By Elizabeth Cuttner
Advances in technology can often throw a wrench in the legal system. Even carefully and broadly written laws cannot always evolve to keep up with technological development. Furthermore, as courts struggle to interpret these outdated laws, the result is often disparate rulings in different jurisdictions and ultimately a lack of adequate guidance as to how the law will be applied in the future.

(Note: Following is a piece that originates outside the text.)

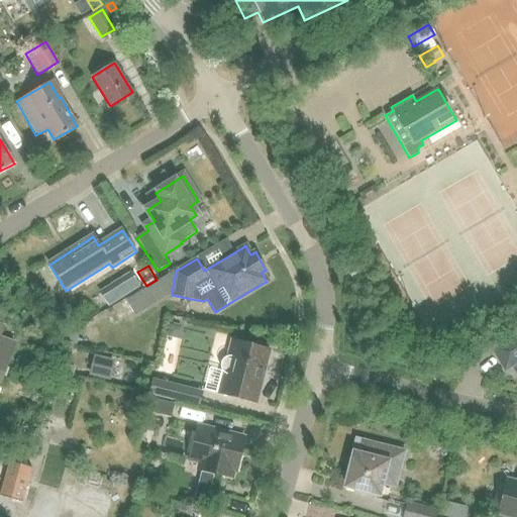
[(100,294),(107,306),(139,287),(131,274),(100,294)]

Currently, these interpretation problems have arisen in the area of copyright law, and the troubling technology is Aereo—a service that allows subscribers to live stream and record broadcast channels online.1 Last year, several media corporations with copyright interests in those broadcast channels filed to enjoin the online service from operating in the Second Circuit and Ninth Circuit Courts of Appeals.2 As Aereo rolled out its service in major cities across the United States—seven cities to date3—broadcasters moved fast and filed for a preliminary injunction against the online service in U.S. District Court for the Southern District of New York.4 The petitioner-broadcasters—ABC, CBS, and NBC, just to name a few—and other interested media parties assert that Aereo’s technology illegally distributes their copyright-protected signal over the Internet.5 Aereo claims that their service constitutes a private performance and is therefore not a violation of the broadcasters’ copyright in their over-the-air signal.6 The New York court sided with Aereo and denied the injunction.7 But on the West Coast, broadcasters and other media groups were granted a preliminary injunction in the Ninth Circuit against Aereo’s competitor, Aereokiller, now known as FilmOn X, who utilizes almost identical technology in providing its online service.8 While the Ninth Circuit decision is far from dispositive, the rationale behind the district court’s preliminary injunction suggests that the Ninth Circuit has adopted a different solution to the copyright infringement question regarding online services such as Aereo and Aereokiller. The divergent applications of existing copyright law and differing conclusions as to the potential for technological infringement through the online distribution systems between the two circuit courts of appeal set the stage for what could lead to a Supreme Court resolution of the circuit split in 2015, if certiorari is granted.